What the new Gmail Tabs Mean to Marketers

Google made a quiet change last week for everyone using Gmail.  I don’t remember hearing an announcement, but I did see a pop up window the other day when I logged into my Gmail account.

The change is very simple and does a great job of cleaning up the Gmail inbox, but the results could be devastating to businesses that rely on email marketing for their livelihood.

Google introduced tabs into Gmail and they automatically move emails to the tabs as they arrive.
Gmail Tabs
The default tabs in every Gmail account are:

  • Primary
  • Social
  • Promotions

The emails that Google believes to be sent from individuals are delivered to the primary email tab, which is what you see when you log in to use Gmail.

Notices from Facebook, LinkedIn, YouTube, Twitter, Google alerts and other similar services are delivered to the Social tab.

Newsletters, deals, promotions, and other bulk commercial emails are delivered to the promotions tab.

The impact on businesses relying on email to drive sales is that subscribers using Gmail will now have much lower likelihood of seeing your bulk promotional emails because they will likely be delivered to the Promotions Tab.  When your subscribers do see your emails, it will be through the lens classifying them as promotions.

You can instruct customers to white label your emails so that they arrive in the main email tab, but don’t get your hopes up.  Personally, I find the tabs very helpful in organizing my wildly out of control inbox.

So what should a marketer do?

Recognize that when you don’t control end to end distribution of your message, you could find yourself out of business.  My friends in the email marketing business tell me that upwards of 35% of their subscribers have Gmail addresses.  This doesn’t even count the number of people that have a personal domain name such as YOU@YOURNAME.COM that are delivered and read within Gmail.  I read my personal email through my Gmail box.
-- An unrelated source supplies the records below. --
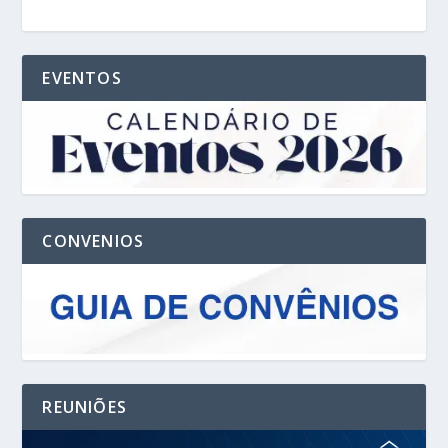
EVENTOS
CONVENIOS
REUNIÕES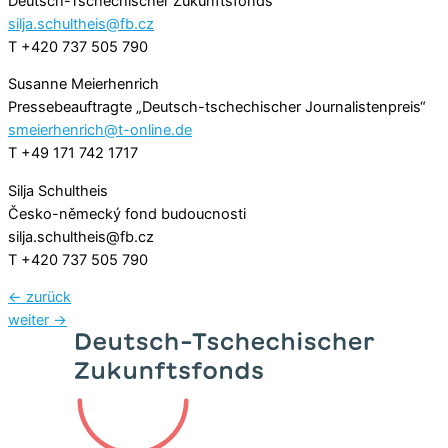
Deutsch-Tschechischer Zukunftsfonds
silja.schultheis@fb.cz
T +420 737 505 790
Susanne Meierhenrich
Pressebeauftragte „Deutsch-tschechischer Journalistenpreis“
smeierhenrich@t-online.de
T +49 171 742 1717
Silja Schultheis
Česko-německý fond budoucnosti
silja.schultheis@fb.cz
T +420 737 505 790
←
zurück
weiter
→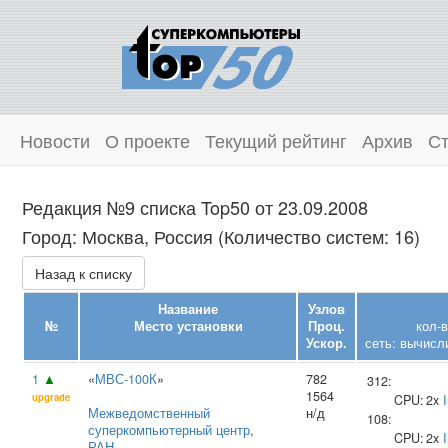
Новости
О проекте
Текущий рейтинг
Архив
Ст
Редакция №9 списка Top50 от 23.09.2008
Город: Москва, Россия (Количество систем: 16)
Назад к списку
Название
Узлов
№
Место установки
Проц.
кол-
Ускор.
сеть: вычисл
1
▲
«
МВС-100К
»
782
312:
1564
upgrade
CPU:
2x
I
Межведомственный
н/д
108:
суперкомпьютерный центр
,
CPU:
2x
I
РАН
,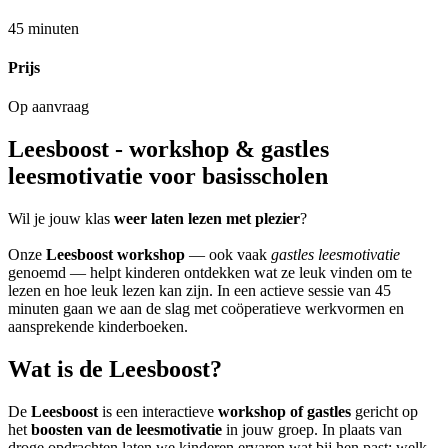
45 minuten
Prijs
Op aanvraag
Leesboost - workshop & gastles
leesmotivatie voor basisscholen
Wil je jouw klas
weer laten lezen met plezier
?
Onze
Leesboost workshop
— ook vaak
gastles leesmotivatie
genoemd — helpt kinderen ontdekken wat ze leuk vinden om te
lezen en hoe leuk lezen kan zijn. In een actieve sessie van 45
minuten gaan we aan de slag met coöperatieve werkvormen en
aansprekende kinderboeken.
Wat is de Leesboost?
De
Leesboost
is een interactieve
workshop of gastles
gericht op
het
boosten van de leesmotivatie
in jouw groep. In plaats van
droge opdrachten laten we kinderen ervaren wat bij hen past: welk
Diversify your communication channels with your customers.  Email, Text Marketing, Facebook, Twitter, Google+, Yellow Pages, newspaper, and direct mail all work in conjunction.  Each channel has its strengths and weaknesses, but ultimately, having a choice keeps you from being completely at risk when you’re focused on only one channel.

Collect every possible channel with your customers.  Ask customers for their physical address, email, text opt in, and social media connections.  It helps to understand which traditional media channels such as newspapers, radio, outdoor, flyers, etc. will be most helpful reaching your audience.

For a good tutorial on communicating the Gmail changes to your customers, see this post at Social Media Examiner.

This change doesn’t mark the end of email, but it does make it more difficult to reliably and inexpensively reach your customers.